D.    The South had better military commanders.
E.     All these answers are correct.

9. Although Lincoln himself proved to be the most important Union military commander, "his general" was:
A.    George McClellan.
B.     Ulysses S. Grant.
C.     George Meade
D.    William Tecumseh Sherman.

10. During the Civil War, the Union financed the war by all of the following methods, EXCEPT:
A.    levied the first federal income tax
B.     borrowed money through the sale of bonds.
C.     sold 160 acres of public land very cheaply through the Homestead Act
D.    issued greenbacks (paper money)
E.     were backed by gold and silver.

11. The Emancipation Proclamation freed slaves:
A.    in the North as well as the South.
B.     in areas of the Confederacy except those already under Union control.
C.     and offered compensation to the masters in slave states that remained loyal to the Union.
D.    in the South but offered to return them to masters who declared their loyalty to the Union.
E.     in southern areas already under Union control.

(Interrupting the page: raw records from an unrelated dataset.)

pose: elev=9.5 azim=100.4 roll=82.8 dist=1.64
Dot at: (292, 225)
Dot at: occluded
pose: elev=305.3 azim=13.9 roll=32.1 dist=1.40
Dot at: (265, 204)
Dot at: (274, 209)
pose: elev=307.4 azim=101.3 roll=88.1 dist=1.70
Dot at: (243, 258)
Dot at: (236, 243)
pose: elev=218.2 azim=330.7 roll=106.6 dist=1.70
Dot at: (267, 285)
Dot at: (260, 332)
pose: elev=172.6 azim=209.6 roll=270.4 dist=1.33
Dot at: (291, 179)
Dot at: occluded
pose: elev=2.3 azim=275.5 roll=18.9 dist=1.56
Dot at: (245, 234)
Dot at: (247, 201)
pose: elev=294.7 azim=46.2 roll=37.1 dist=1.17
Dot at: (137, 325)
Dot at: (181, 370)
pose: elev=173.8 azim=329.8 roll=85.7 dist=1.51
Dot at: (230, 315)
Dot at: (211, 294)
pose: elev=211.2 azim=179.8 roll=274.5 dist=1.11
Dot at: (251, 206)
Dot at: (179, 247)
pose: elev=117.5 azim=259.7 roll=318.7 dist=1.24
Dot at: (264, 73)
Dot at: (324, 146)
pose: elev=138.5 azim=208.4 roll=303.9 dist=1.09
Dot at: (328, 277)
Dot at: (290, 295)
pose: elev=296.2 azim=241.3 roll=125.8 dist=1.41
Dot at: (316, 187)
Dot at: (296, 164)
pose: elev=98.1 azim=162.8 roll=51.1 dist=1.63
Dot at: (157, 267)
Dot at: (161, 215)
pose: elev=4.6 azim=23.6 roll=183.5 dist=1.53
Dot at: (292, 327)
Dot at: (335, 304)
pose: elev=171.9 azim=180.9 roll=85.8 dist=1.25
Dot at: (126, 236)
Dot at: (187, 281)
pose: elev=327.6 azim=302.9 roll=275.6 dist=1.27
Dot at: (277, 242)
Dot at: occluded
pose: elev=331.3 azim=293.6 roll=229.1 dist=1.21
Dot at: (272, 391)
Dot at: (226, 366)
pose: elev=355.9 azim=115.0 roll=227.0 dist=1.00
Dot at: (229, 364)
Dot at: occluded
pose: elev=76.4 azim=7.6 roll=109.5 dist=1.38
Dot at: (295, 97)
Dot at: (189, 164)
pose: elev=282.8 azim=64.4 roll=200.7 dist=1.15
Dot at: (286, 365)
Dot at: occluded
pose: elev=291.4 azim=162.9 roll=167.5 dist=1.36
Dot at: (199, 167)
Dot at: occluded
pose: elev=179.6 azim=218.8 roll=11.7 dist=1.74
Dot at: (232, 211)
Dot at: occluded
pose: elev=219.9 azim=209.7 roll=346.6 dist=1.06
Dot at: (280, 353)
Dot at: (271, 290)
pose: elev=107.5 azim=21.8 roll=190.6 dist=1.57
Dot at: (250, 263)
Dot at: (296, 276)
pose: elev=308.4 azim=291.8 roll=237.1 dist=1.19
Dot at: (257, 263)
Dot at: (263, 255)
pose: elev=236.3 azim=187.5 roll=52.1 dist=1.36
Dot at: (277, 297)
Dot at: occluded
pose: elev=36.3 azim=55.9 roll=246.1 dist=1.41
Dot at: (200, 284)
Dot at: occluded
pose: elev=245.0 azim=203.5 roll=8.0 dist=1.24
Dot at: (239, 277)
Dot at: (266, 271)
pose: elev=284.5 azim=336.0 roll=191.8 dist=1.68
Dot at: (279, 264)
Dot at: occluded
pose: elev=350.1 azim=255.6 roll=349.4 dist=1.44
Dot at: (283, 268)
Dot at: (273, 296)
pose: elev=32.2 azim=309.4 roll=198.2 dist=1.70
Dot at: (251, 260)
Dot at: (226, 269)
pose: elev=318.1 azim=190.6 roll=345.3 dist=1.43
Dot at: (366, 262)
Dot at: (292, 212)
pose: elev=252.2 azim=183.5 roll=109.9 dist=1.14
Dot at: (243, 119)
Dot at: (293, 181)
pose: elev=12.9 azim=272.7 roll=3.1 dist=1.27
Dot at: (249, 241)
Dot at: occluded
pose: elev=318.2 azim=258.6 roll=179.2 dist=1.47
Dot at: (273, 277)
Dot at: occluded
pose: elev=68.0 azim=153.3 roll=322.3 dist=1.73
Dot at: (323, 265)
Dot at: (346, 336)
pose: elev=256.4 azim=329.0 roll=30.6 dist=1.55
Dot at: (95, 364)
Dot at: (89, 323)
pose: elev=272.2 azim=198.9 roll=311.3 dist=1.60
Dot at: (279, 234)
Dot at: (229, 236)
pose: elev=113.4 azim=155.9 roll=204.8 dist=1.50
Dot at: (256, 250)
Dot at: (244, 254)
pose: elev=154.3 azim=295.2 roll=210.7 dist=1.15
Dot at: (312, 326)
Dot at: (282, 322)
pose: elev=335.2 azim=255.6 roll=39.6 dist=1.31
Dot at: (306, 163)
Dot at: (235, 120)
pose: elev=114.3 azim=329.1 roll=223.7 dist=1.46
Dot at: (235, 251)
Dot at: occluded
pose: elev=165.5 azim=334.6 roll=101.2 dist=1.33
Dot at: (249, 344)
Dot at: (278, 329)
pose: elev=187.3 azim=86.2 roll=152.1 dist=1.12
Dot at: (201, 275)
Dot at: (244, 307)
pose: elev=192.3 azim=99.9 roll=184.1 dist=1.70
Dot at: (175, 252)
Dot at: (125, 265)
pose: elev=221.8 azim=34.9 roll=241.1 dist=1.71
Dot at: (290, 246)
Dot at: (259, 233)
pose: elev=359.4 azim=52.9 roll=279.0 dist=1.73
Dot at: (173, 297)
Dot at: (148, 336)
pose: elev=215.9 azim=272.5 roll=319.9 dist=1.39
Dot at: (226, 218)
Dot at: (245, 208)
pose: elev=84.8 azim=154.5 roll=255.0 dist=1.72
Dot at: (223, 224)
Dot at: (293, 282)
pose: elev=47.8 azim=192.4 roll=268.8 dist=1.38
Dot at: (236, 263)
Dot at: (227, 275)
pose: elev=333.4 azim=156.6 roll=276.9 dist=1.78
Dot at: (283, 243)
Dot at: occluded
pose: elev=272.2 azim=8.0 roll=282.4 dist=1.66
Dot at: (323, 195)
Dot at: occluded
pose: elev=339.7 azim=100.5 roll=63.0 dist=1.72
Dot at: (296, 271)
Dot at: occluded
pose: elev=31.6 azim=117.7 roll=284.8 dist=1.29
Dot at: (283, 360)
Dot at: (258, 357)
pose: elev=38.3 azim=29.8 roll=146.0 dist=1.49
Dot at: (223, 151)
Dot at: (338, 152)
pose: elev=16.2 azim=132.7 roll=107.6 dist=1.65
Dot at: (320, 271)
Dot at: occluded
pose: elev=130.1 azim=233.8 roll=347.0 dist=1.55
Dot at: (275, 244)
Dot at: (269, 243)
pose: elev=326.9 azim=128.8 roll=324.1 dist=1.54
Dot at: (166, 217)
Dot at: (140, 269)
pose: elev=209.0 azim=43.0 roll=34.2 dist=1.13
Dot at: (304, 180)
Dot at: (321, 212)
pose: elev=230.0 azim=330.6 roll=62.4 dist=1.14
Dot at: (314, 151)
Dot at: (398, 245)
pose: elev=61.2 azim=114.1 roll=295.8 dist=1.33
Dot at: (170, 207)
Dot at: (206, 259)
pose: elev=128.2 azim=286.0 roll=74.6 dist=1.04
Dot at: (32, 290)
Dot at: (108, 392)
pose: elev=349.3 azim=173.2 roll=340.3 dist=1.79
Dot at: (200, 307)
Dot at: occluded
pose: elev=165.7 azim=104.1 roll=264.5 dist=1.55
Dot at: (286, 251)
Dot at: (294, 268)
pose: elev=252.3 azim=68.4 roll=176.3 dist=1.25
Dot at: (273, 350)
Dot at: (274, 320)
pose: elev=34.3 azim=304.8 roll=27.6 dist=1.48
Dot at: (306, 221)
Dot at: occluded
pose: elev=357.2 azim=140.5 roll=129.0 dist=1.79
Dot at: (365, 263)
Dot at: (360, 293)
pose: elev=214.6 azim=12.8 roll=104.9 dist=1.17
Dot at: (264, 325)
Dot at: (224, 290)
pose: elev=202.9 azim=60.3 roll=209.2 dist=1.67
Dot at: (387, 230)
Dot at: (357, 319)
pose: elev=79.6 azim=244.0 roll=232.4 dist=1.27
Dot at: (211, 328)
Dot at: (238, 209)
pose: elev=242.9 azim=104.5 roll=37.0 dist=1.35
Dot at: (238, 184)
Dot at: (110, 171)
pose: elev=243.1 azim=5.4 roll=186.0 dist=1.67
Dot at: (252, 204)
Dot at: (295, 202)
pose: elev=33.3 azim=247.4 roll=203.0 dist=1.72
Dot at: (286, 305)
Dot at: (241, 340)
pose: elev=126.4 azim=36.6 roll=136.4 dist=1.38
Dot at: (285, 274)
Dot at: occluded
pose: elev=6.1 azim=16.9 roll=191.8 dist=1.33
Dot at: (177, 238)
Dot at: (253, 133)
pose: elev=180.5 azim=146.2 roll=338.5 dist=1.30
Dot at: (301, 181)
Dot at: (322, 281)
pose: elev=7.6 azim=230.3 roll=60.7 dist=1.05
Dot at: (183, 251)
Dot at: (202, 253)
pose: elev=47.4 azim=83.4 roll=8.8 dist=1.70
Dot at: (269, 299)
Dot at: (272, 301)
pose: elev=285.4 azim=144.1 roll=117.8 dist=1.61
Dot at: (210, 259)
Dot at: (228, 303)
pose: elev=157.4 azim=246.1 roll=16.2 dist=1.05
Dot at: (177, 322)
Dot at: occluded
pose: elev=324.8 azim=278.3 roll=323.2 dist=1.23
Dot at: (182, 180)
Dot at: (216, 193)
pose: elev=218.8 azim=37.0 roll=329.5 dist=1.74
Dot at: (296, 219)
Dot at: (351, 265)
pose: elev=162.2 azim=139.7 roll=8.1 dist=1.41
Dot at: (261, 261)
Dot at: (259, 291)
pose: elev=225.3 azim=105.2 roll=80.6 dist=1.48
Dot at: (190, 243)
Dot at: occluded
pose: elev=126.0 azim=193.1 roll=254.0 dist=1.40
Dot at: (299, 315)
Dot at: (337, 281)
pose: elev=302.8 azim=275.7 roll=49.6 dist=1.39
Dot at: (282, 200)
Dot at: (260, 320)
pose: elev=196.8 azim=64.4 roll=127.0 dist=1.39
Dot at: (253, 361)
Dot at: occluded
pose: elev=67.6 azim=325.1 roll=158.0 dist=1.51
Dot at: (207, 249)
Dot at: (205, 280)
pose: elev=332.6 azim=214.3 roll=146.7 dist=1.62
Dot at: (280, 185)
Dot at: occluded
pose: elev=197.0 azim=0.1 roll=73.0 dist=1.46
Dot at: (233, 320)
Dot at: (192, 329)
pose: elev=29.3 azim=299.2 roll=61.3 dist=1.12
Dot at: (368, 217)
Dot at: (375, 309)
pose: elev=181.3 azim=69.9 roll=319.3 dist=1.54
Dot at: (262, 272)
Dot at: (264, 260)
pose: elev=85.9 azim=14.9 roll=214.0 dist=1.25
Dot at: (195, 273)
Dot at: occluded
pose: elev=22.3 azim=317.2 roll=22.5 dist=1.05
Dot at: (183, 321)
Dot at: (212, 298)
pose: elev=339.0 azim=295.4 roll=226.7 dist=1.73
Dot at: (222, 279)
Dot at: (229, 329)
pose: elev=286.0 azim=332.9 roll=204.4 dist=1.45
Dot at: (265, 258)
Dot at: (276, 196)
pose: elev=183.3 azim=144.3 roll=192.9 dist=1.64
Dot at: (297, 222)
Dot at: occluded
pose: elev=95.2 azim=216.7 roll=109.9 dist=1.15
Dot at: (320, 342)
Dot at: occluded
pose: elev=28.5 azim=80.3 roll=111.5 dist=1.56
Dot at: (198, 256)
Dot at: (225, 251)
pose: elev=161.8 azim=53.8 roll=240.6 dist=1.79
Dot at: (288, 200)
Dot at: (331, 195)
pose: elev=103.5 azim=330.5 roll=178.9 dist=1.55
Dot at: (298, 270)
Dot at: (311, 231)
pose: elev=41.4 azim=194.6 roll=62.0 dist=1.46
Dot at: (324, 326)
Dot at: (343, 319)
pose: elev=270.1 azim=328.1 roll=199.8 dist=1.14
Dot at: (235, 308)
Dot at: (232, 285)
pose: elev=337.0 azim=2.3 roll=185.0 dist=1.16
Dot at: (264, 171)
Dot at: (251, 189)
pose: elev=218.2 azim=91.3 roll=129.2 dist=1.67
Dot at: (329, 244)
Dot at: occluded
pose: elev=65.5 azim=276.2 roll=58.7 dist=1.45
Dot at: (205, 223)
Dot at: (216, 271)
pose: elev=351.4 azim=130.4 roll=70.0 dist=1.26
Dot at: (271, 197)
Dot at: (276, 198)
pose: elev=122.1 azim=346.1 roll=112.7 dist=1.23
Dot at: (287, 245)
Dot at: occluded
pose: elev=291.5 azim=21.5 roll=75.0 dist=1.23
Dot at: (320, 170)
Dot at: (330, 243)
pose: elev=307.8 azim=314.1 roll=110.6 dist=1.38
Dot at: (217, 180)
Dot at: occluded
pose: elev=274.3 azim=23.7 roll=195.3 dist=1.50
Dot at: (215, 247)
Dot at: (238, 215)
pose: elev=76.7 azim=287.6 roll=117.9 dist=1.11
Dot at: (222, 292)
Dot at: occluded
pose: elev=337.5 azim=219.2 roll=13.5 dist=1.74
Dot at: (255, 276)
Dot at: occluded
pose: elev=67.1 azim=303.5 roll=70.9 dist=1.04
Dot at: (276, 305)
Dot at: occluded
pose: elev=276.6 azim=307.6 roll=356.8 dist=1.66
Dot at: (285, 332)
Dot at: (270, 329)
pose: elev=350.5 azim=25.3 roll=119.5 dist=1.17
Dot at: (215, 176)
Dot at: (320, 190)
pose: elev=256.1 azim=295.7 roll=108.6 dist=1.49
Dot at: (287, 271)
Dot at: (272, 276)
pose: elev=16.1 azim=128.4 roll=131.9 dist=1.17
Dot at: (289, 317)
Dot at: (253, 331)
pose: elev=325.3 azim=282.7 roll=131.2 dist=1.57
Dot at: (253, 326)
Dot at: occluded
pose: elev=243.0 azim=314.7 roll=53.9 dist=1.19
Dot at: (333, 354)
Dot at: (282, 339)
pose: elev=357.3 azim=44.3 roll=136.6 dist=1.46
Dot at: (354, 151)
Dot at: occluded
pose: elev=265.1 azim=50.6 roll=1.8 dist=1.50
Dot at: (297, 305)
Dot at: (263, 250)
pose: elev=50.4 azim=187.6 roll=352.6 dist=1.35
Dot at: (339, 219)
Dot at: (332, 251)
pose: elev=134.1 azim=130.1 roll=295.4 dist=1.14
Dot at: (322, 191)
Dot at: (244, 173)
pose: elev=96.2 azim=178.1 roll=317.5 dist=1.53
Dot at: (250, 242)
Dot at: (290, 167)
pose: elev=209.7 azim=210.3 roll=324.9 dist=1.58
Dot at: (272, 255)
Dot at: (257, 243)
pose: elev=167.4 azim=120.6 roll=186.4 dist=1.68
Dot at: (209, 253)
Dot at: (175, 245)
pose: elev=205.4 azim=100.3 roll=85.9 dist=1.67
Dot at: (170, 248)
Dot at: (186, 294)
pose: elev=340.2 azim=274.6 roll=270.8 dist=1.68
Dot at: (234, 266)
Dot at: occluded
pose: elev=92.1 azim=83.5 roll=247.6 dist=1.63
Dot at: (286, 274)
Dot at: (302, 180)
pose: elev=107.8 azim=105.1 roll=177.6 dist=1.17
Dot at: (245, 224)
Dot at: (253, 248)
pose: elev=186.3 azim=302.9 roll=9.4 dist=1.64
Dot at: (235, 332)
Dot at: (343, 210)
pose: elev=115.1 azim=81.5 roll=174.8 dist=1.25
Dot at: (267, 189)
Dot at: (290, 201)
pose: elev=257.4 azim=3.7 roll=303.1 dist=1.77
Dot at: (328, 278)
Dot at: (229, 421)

12. After the Battle of Gettysburg, the weakened Confederate armies were never again able to seriously threaten Northern territory.
A.    True
B.     False
 
13. "Copperheads" were:
A.    northerners who secretly spied for the Confederacy.
B.     often arrested on the order of President Lincoln.
C.     largely members of the Republican Party.
D.    intent on using the Civil War to rapidly end slavery.
E.     strong Lincoln supporters who often suppressed dissent violently.

14. When the war began, which of the following border slave states was the only one certain to remain in the Union?
A.    Maryland
B.     Missouri
C.     Delaware
D.    Kentucky

15. The Thirteenth Amendment to the U.S. Constitution:
A.    declared that the right to vote could not be denied on account of race.
B.     officially ended slavery.
C.     granted "citizenship" to the freedmen.
D.    provided that states could only count three-fifths (60%) of their black population when determining how many members they would be given in the U.S. House of Representatives.
E.     opened up the West to homesteading by African Americans.